The novelist’s curiosity is perpetually interwoven with the demands of craft. We are curious about the outcome, but we are also desperately curious about our own ability to deliver that outcome flawlessly. We are thrilled by the uncertainty, but burdened by the knowledge that we are responsible for making that uncertainty pay off.

The Beautiful Surrender

To create genuine suspense for the reader, the writer must first allow themselves to feel it. The greatest narratives are not those where the author is in total control, but those where the author has surrendered enough control to be genuinely surprised.

If the author already knows every character beat, every twist, and every final line, the writing process can become mechanical and stale—and that flatness will invariably translate to the finished page.

The writer who is slightly nervous, slightly unsure, and deeply invested in the fate of their protagonist is the writer who is pouring genuine, fresh energy into the text.

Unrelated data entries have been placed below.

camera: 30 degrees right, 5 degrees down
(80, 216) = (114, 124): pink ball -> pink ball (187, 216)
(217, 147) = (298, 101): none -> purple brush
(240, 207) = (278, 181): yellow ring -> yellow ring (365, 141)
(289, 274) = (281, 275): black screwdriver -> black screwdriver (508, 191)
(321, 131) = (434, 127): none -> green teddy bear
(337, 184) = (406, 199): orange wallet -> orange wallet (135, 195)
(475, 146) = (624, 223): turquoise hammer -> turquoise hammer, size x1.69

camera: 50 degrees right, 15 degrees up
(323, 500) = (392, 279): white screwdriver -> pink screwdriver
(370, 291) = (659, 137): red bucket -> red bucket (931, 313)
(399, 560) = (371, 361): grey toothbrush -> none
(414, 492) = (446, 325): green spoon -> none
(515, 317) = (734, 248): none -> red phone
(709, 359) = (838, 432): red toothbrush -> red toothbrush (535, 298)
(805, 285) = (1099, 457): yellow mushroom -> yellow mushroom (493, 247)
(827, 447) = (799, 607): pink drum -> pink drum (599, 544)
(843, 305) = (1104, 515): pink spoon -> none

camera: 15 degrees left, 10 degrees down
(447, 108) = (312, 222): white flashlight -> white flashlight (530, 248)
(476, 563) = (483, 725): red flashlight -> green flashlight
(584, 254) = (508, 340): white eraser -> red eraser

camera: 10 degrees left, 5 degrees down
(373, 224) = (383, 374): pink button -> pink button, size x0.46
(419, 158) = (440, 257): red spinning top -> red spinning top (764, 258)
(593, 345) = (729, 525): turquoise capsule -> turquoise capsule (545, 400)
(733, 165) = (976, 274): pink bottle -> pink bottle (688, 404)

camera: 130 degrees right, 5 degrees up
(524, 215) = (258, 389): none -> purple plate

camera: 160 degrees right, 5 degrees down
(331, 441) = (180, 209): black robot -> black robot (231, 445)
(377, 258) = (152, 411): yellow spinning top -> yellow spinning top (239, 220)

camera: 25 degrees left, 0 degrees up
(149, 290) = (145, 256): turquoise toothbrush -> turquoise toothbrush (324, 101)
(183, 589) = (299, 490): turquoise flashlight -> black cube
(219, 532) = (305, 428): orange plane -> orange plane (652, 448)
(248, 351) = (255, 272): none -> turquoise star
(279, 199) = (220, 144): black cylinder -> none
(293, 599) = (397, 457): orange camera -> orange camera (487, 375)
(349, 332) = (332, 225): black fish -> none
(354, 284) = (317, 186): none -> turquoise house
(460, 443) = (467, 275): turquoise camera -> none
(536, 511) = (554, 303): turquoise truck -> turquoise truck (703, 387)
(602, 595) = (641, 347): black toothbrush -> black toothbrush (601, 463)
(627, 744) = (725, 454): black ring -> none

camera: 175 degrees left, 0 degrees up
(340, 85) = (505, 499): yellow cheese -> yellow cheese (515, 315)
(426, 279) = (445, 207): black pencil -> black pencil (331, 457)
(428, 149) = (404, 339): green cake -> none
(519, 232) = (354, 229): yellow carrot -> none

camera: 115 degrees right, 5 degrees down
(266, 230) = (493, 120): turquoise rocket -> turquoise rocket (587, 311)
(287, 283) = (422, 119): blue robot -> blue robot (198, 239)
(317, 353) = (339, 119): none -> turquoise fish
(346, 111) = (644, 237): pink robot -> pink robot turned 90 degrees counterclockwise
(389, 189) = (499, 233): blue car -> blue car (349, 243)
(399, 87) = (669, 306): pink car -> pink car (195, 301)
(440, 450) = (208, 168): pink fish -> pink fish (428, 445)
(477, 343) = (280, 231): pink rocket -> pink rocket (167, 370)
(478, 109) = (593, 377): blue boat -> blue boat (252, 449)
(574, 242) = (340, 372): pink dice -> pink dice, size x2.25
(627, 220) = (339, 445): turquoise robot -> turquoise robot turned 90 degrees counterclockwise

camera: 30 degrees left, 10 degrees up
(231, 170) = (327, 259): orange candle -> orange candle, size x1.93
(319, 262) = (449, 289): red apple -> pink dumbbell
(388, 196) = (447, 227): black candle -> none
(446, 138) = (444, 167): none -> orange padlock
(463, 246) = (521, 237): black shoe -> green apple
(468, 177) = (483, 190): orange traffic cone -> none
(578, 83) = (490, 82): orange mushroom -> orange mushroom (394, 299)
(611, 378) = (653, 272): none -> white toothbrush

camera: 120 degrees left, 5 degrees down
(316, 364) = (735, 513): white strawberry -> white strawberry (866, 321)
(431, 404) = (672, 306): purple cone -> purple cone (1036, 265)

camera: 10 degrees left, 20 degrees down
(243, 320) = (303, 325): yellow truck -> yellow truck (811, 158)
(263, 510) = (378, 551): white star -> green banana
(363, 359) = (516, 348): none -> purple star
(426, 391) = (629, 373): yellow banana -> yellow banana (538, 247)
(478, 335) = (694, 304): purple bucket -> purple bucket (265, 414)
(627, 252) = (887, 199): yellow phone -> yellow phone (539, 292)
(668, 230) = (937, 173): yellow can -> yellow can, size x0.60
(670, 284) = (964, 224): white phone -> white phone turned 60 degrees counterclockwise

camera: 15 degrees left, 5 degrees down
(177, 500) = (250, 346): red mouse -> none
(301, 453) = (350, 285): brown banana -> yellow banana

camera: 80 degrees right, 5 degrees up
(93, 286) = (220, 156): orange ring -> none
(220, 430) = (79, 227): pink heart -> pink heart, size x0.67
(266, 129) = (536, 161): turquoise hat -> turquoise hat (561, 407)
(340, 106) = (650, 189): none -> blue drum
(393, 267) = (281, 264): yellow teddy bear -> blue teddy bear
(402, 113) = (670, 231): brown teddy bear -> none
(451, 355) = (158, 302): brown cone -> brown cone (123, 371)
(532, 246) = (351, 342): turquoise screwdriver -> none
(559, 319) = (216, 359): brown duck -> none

So the next time you are lost in a book, turning pages in a fever pitch of excitement, remember the person who wrote it. They may have been turning those internal pages just as quickly, hoping, fearing, and discovering the story right alongside you.

This shared curiosity—this simultaneous suspense binding creator and consumer—is perhaps the purest magic of the human-authored novel. It is the moment we realise that writing is not the act of manufacturing an inevitability, but the wondrous challenge of documenting a life that insists on being lived.